Early edition boats were conventional deep-keeled monohulls with conservative sail plans. Fast by the standards of offshore sailing at the time; fragile relative to what the Southern Ocean delivers. Capsizes, rudder failures, and mast breakages characterised the early races and produced much of the event's mythology of endurance over pure speed.
The foiling revolution reached offshore monohulls in the years preceding the 2016-17 edition. Modern IMOCAs carry large canting foils — lifting surfaces extending laterally from the hull that provide vertical force and allow the hull to rise partially clear of the water at speed, dramatically reducing drag. Top boats in a current-generation Vendée Globe regularly exceed 30 knots in the Southern Ocean downwind sections. The physics of the boat have changed: faster, more physically demanding to sail single-handed, and substantially harder to repair in deep ocean when something fails.
The development trajectory has not been linear. Not every innovation has succeeded under race conditions, and the engineering tension between speed gain and structural reliability is continuous. A foil failure in the South Pacific at 50 degrees south is not a comparable situation to a foil failure on a test sail off the Vendée coast.
The 1996-97 Edition and the Southern Ocean's Reach
The most widely reported incident in the race's history came in January 1997, during the third edition. A Southern Ocean storm of exceptional severity capsized multiple boats simultaneously. British sailor Tony Bullimore spent five days trapped inside the hull of his upturned yacht, kept alive by a small air pocket, before the Australian Navy frigate HMAS Adelaide located the capsized boat at 52 degrees south and Bullimore surfaced from beneath it. The rescue operation — conducted by the Australian Navy after a 1,500-nautical-mile voyage south from Perth — was broadcast globally and remains one of the most extraordinary rescues in offshore sailing history. Frenchwoman Isabelle Autissier was also capsized in the same storm and rescued by a fellow competitor who abandoned her race position to assist.
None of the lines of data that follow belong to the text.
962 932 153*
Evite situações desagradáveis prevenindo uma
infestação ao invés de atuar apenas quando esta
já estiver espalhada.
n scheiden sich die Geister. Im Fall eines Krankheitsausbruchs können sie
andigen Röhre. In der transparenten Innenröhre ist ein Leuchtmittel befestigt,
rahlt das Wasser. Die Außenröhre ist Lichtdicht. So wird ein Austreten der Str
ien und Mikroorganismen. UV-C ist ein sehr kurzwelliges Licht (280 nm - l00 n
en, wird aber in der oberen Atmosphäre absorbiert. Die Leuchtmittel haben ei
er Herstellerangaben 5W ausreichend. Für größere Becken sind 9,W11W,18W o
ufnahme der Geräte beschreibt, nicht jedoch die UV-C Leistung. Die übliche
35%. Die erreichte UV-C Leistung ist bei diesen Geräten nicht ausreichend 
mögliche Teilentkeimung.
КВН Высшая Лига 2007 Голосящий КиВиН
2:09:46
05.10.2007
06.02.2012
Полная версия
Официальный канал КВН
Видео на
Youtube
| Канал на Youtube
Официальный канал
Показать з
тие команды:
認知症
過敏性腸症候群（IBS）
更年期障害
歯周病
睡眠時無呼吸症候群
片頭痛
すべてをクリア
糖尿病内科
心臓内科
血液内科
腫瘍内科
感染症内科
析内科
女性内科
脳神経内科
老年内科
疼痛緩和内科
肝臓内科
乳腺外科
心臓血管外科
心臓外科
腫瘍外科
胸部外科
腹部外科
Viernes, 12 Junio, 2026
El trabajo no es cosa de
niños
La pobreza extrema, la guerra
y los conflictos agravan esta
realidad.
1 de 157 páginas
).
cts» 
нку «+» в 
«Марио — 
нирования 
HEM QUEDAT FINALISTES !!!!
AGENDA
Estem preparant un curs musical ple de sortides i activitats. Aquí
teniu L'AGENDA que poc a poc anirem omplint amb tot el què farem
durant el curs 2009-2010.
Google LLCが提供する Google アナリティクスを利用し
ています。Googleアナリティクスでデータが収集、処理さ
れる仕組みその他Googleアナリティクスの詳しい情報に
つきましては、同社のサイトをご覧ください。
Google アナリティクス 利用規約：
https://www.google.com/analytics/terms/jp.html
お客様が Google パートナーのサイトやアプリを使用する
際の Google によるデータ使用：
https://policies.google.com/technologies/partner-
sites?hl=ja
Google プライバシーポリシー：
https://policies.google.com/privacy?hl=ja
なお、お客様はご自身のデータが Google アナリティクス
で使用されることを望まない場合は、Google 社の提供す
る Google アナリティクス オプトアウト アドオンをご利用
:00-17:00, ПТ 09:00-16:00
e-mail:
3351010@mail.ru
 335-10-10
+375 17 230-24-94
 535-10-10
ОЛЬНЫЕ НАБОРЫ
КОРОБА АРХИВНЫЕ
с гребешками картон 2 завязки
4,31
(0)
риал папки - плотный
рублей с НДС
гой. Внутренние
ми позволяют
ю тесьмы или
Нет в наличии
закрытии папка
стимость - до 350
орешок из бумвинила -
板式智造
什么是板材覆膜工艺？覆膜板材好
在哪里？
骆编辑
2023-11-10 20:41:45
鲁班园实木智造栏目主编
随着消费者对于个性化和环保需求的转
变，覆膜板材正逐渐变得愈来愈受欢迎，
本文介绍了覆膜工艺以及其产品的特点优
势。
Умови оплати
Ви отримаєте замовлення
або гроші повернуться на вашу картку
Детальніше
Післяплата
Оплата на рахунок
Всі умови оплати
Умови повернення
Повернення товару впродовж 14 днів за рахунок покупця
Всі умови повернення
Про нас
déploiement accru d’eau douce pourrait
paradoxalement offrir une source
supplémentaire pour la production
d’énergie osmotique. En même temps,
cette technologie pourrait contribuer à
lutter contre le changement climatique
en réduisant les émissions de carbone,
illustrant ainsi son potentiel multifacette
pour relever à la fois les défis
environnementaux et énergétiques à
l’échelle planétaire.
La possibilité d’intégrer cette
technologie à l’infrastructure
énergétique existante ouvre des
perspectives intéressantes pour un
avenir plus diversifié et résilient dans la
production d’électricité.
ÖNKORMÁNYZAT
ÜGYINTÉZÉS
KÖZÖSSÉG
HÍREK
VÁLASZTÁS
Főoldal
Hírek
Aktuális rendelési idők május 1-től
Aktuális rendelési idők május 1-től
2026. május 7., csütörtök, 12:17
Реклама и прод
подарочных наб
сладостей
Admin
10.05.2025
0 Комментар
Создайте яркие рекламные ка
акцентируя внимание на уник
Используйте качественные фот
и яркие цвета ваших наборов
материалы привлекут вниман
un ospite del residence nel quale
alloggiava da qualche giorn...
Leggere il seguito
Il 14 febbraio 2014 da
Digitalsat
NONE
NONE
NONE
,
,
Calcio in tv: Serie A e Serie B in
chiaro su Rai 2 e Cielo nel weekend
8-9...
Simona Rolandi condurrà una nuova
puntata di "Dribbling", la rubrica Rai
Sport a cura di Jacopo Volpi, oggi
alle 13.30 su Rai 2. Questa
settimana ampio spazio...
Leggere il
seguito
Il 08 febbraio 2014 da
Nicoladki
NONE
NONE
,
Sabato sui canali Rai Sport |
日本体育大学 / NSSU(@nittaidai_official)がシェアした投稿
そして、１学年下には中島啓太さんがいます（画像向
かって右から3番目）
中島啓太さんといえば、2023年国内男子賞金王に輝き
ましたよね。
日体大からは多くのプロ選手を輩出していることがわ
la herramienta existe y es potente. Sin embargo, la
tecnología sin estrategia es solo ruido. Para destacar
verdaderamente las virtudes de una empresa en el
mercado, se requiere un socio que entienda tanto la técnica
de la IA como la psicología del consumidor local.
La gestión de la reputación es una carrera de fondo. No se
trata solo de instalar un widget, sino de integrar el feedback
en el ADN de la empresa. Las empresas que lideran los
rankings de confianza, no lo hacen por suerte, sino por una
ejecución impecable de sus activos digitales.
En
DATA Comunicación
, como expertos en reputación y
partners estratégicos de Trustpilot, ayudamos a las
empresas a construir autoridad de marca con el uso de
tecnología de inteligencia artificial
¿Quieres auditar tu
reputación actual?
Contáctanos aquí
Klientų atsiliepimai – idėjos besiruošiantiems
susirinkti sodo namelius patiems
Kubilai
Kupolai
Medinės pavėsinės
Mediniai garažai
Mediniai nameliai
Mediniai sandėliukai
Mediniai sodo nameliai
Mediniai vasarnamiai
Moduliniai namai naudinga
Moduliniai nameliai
Christophe Auguin won that edition in 105 days, 20 hours, finishing through the news cycle of the Southern Ocean rescues in a way that compressed the sport's highest achievement and its most visible risk into a single week of coverage.
What the Race Produces
The Vendée Globe has driven offshore yacht design more directly than any other single race. Class rule changes adopted for Vendée editions filter into other offshore sailing programmes within years. The media attention the race generates — primarily in France, increasingly internationally — has sustained the IMOCA class commercially across decades when other offshore racing programmes have struggled for sponsorship continuity.
For visiting French spectators, the start and finish in Les Sables-d'Olonne generates a specific kind of public spectacle. The start sends tens of thousands of spectators to the harbour. The finish, arriving sporadically over a three-to-four-week window as boats complete in sequence, draws smaller but intensely attentive crowds for each individual arrival — sometimes hundreds of people at 03:00 gathering on the dock to watch a sailor arrive alone after more than two months at sea.
The gap between the Southern Ocean and the Les Sables-d'Olonne press dock collapses very quickly at the finish. The sailor — irregular in sleep schedule for ten weeks, physically altered by sustained exposure and limited recovery options — is guided into dock and greeted by families, officials, and whatever crowd the hour produces. It is one of the more unmediated finish-line experiences in endurance sport: the race is genuinely hard, the arrival is genuinely its end, and the exhaustion on the dock is not performance.
For Traveling Athletes
Les Sables-d'Olonne is a practical base for the start and finish periods. The Vendée Atlantic coast — flat, windy, with extensive sailing infrastructure — draws competitive sailors year-round for training. For athletes from other endurance sports who arrive to watch a Vendée Globe start or finish, the race functions as an unusually direct introduction to offshore sailing's demands: a clear solo athlete versus extreme environment format, over a distance and duration that maps coherently onto the mental framework of ultra-distance running or multi-day alpine climbing.
The race runs every four years. Following the position tracker during an active edition — watching daily progress across the Indian Ocean in 20-second updates, with weather overlay and fleet splits — produces a level of engagement with the Southern Ocean geography that is difficult to replicate any other way.